**Working data**:
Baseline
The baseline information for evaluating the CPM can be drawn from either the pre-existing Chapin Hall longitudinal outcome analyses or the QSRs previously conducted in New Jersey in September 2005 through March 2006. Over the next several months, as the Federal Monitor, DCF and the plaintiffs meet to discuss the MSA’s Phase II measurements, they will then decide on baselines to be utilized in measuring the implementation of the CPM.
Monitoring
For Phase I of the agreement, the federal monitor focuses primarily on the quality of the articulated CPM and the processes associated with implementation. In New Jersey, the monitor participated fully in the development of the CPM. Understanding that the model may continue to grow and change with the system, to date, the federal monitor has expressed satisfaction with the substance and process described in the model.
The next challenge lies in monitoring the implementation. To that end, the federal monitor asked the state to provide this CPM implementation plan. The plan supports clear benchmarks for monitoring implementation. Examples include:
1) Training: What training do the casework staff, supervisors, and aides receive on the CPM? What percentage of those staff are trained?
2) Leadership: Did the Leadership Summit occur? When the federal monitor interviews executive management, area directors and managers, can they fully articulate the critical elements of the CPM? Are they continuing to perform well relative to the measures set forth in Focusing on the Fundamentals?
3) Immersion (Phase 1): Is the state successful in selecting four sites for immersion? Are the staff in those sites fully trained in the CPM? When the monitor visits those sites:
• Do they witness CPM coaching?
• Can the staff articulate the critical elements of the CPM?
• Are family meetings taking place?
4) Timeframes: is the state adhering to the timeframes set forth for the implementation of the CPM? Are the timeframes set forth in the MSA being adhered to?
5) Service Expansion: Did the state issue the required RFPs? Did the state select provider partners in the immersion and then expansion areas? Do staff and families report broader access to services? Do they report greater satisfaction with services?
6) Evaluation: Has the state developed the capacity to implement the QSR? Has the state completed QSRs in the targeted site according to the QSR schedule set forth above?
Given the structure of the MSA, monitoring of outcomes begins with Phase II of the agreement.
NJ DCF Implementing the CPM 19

**Requirement**:
Beginning with the line that contains "staff articulate the critical elements of the CPM?", set down every line through the end of the data without change.

**Task output**:
• Can the staff articulate the critical elements of the CPM?
• Are family meetings taking place?
4) Timeframes: is the state adhering to the timeframes set forth for the implementation of the CPM? Are the timeframes set forth in the MSA being adhered to?
5) Service Expansion: Did the state issue the required RFPs? Did the state select provider partners in the immersion and then expansion areas? Do staff and families report broader access to services? Do they report greater satisfaction with services?
6) Evaluation: Has the state developed the capacity to implement the QSR? Has the state completed QSRs in the targeted site according to the QSR schedule set forth above?
Given the structure of the MSA, monitoring of outcomes begins with Phase II of the agreement.
NJ DCF Implementing the CPM 19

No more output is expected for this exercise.